Two days at HR Tech Europe in the RAI in Amsterdam are behind me. What stood out most is how much the tone has shifted compared to last year. Less buzzwords, fewer futuristic promises. More realism. More reflection. And above all: more pressure to prove what actually works.
Where AI was often positioned as the answer to everything last year, the conversations now were much more grounded in reality. Implementation, adoption, and real impact took center stage. The hype isn’t gone, but it has clearly evolved into a phase where organizations are more critical and vendors are expected to deliver tangible results.
AI is maturing, but the real challenge sits beneath it.
Across sessions and conversations, one thing became clear: AI is everywhere. Every organization is experimenting, every vendor has an AI story. But the questions have fundamentally changed.
It’s no longer about what is technically possible. It’s about what is actually running in production, what value it delivers, and how it scales within organizations that are often not yet designed for this way of working.
At the same time, topics like explainability, governance, and compliance have moved from “nice to have” to absolute requirements. Especially in HR, where decisions directly impact people’s careers, transparency is becoming non-negotiable.
The 8vance teamn at our stand
Skills-based working is no longer a vision, but a necessity
Another strong signal: skills-based working has moved beyond inspiration into execution. For years, the conversation was about why this matters. Now it’s about how to actually make it work.
Internal mobility is increasingly seen as a key solution to talent scarcity. Not because it sounds good, but because external hiring alone is no longer sufficient. At the same time, many organizations are still struggling with the fundamentals: making skills visible, ensuring data quality, and integrating this into existing systems.
What’s interesting is that many solutions still sit on top of traditional structures. Jobs and roles remain the foundation, with skills added as a layer on top. That approach works, but it also limits the potential impact.
More context on broader HR tech developments and workforce transformation trends: https://www.reworked.co/events/conference/hr-tech-europe-amsterdam-2026/
HR is shifting toward decision-making, but not quite there yet
A recurring theme in keynotes and panel discussions was the evolving role of HR. Less administrative, less supportive. More focused on steering the organization.
In theory, the direction is clear: HR should not just report what is happening, but actively shape decisions around workforce, deployment, and development. In practice, many organizations are still in transition.
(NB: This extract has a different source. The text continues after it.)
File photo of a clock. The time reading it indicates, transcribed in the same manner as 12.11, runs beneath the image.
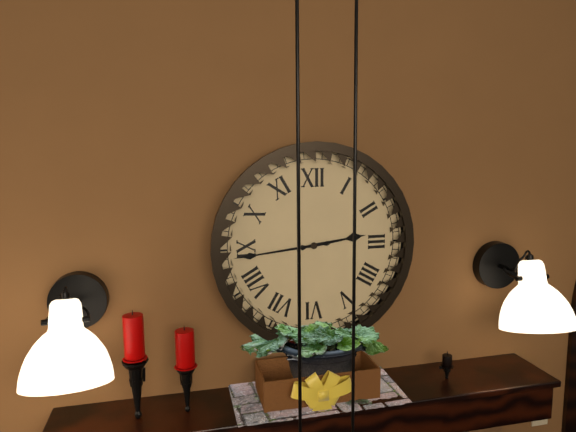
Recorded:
2.44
The ambition is there, and the technology is evolving quickly. But the foundation is often missing. Data is fragmented, systems are disconnected, and processes are historically grown rather than intentionally designed. As a result, moving from insight to action remains difficult.
The real problem is not technology, but complexity
Perhaps the most important takeaway: technology is rarely the main issue. Complexity is.
Many organizations have built up a fragmented HR tech landscape over the years. New tools are added to solve problems, but often increase fragmentation instead. AI is then layered on top, while the underlying data and processes are still not aligned.
The result: impressive demos, but limited real-world impact.
A useful perspective on these challenges in HR tech: https://www.uctoday.com/talent-hcm-platforms/your-insiders-guide-to-hr-tech-europe-2026-amsterdam/
What triggered me the most
What stayed with me most is the sense that we are at a real turning point. Not just technologically, but organizationally.
We are still organizing work around jobs, departments, and FTEs. Models that once made sense, but increasingly struggle to keep up with the dynamics of today. At the same time, we are introducing AI solutions that are built on flexibility, granularity, and real-time insights.
That creates tension. But also opportunity.
If you start organizing work around tasks and skills, and use AI to continuously rebalance that work, something fundamentally different starts to emerge. Not just a more efficient version of the old model, but a new model altogether.
What this means going forward
The real value in HR tech is no longer in adding another tool. That phase is behind us.
It’s about systems that truly understand:
what work is: tasks, context, required skills
who people are: potential, preferences, development paths
and how to connect those two dynamically
Not after the fact, but upfront. Not static, but continuous.
That’s where the first real breakthroughs are happening. And that’s where the next wave of impact will come from.
Curious to hear your perspective.
What was the moment where you felt: this is becoming real? Or where did reality still fall short?